I don't get it why did you even post this?


bagpipe said:


> No, not correct. That schematic is doing something funky with external resistors.
> 
> This seems more like it. I haven't been on that site for a while but they seem to have made it overly conplicated ?:
> 
> http://www.seymourduncan.com/wiring...,bridge-h,1-volume,1-tone,none,accessory-none


----------



## bagpipe (Sep 19, 2006)

My apologies. When I looked at your initial diagram I thought it was only a bridge humbucker - I thought the single coils were just greyed out in the diagram. 

On this diagram they dont show what value the vol and tone pots are:









I found this one on another site which says to use 250K for the tone and 500K vfor the volume. I guess with an HSS you're always stuck trying to comprimise between 250Ks being best for single coils and 500K being best for humbuckers.

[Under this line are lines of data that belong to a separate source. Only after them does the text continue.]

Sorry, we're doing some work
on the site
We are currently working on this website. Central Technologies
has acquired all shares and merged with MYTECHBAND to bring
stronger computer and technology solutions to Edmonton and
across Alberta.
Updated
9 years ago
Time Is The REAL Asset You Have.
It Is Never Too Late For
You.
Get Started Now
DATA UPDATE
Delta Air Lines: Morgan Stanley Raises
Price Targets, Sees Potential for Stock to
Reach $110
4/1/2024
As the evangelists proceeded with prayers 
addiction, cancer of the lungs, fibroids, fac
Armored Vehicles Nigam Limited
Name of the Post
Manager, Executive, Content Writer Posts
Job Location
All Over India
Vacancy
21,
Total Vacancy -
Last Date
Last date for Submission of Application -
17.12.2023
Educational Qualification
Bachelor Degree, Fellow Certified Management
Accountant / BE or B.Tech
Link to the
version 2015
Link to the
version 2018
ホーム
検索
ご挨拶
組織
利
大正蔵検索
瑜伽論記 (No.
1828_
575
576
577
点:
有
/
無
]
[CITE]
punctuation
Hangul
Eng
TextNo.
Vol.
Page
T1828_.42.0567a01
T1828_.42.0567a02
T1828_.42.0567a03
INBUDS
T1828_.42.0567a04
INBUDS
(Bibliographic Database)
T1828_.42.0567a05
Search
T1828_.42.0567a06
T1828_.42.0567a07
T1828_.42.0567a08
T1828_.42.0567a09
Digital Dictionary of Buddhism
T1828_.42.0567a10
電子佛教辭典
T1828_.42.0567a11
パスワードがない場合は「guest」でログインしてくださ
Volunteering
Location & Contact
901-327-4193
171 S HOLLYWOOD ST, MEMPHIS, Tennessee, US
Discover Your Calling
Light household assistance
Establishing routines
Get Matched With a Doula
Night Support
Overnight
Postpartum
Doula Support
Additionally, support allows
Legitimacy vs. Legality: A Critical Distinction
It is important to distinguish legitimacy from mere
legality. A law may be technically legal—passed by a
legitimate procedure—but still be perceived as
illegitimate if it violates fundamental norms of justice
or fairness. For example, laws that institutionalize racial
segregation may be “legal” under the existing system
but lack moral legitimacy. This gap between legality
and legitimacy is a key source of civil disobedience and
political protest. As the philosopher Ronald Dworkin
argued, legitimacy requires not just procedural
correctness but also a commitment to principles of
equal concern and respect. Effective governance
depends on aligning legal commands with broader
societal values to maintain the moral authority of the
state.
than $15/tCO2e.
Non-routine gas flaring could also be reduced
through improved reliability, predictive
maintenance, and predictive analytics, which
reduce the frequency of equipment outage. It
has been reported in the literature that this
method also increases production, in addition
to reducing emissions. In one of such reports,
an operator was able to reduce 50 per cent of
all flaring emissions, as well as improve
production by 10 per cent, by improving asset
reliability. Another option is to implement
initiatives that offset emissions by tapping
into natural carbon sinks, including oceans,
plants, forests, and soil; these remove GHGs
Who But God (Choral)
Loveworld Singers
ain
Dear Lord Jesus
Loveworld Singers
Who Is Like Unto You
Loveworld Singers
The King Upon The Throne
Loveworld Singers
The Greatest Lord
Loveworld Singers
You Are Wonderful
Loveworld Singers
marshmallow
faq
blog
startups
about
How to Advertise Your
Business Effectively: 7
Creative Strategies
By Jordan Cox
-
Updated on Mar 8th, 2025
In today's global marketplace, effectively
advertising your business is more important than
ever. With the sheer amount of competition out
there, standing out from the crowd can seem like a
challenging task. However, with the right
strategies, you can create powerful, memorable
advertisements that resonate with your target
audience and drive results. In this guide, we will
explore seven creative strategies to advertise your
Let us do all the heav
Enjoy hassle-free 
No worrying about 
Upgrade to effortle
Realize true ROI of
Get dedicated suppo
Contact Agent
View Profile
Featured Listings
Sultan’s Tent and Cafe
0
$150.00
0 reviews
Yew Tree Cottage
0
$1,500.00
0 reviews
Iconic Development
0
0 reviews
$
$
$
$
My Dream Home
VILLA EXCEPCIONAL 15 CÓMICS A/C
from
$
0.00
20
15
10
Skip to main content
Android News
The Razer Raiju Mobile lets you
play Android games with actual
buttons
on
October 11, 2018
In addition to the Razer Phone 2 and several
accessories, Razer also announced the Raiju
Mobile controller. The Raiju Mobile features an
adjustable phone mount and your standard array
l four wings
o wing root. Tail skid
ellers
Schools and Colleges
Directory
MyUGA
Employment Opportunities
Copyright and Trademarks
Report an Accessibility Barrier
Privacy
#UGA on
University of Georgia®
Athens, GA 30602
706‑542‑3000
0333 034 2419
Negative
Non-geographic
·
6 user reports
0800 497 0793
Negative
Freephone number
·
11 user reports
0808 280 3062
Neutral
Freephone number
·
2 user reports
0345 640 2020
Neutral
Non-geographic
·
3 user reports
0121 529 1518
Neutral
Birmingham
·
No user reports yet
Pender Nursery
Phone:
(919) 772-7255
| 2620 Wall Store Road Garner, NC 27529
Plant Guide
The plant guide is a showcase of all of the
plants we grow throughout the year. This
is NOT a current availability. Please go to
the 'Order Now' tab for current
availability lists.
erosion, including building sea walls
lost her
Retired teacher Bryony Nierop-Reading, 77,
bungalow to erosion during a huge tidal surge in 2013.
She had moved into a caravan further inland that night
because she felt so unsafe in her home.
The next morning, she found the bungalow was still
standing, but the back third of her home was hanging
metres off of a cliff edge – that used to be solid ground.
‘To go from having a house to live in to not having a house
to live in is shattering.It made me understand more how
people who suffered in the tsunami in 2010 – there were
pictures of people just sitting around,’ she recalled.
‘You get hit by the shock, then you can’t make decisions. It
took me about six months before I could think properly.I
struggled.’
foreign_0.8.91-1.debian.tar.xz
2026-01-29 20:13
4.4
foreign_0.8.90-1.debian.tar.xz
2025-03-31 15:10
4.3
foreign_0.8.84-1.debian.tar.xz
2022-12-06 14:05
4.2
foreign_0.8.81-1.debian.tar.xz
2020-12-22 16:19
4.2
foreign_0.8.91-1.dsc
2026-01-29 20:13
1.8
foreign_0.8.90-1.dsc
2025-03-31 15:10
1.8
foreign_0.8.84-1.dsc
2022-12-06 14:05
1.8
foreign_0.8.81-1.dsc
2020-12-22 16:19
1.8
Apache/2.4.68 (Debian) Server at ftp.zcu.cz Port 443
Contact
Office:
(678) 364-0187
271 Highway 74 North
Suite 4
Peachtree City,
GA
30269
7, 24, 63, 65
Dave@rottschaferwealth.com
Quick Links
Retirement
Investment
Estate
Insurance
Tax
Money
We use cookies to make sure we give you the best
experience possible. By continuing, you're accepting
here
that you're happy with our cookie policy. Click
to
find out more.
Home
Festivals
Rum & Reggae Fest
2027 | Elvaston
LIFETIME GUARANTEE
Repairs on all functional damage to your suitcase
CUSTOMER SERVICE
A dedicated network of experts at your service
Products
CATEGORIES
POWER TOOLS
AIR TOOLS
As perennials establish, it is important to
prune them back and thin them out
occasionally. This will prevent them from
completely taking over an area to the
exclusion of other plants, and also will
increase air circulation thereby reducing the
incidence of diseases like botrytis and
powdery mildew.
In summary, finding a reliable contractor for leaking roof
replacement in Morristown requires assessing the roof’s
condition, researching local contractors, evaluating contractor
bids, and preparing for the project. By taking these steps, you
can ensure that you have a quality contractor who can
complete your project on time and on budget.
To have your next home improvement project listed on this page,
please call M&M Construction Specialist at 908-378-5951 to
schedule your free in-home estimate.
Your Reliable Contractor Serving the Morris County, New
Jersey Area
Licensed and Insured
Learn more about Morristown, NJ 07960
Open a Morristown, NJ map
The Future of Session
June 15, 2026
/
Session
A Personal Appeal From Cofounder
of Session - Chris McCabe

http://www.synapticsystems.com/studios/evans/schem3.htm


----------



## Wileyone (Jul 23, 2011)

I think the resistors wired from the single coils at the switch to ground using 500k pots and not the 250k as in the first diagram would knock down the 500k to 250k for the singles only, or close anyway. I was just confused at the pots being marked 250k.


----------



## mhammer (Nov 30, 2007)

The "correctness" of that wiring depends on what you want to accomplish. As for pot value, the received wisdom is true...as long as you always leave the volume control up full. Once you start turning down to, say 8 or below,much if not all, of the tonal advantage is lost. So if you generally leave volume up full and only turn down when the phone rings or you think you hear someone at the front door, then go for it. If you prefer a darker tone, go for it. If you like to have a slightly brighter tone sometimes, use 500k or even 1meg.

I've mentioned this here before, but it is not familiar to all. If you like the N+B sound of a Tele or Les Paul, that wiring shown won't get it. *However*, if you simply swap the hot leads from the middle and bridge pickups at the selector switch, you will get: neck, neck+bridge, bridge, bridge+middle and middle. You forfeit one of the "cluck" sounds in exchange for neck+bridge. Some folks feel that is an unfair trade while others feel it makes for a more versatile instrument.

The virtues of using a 250k tone pot depends on your sound preferences and the native tone of the pickups. Treble always leaks out throughthe tone pot; more if the pot value is lower and the tone cap value higher, less if the pot is higher and the cap lower. The brightest tones will come from a 500k-1meg volume pot, 500k-1meg tone pot and a cap of .01uf or less. Darker, rounder tones will come from 250k volume and tone and a .022uf or larger cap.


----------



## djmarcelca (Aug 2, 2012)

It doesn't matter which value of pots you use. 
I've used 500k in strats before. Sounds really nice to me. 
There isn't a hard and fast rule. 

http://www.dimarzio.com/faq#55/61/7584


----------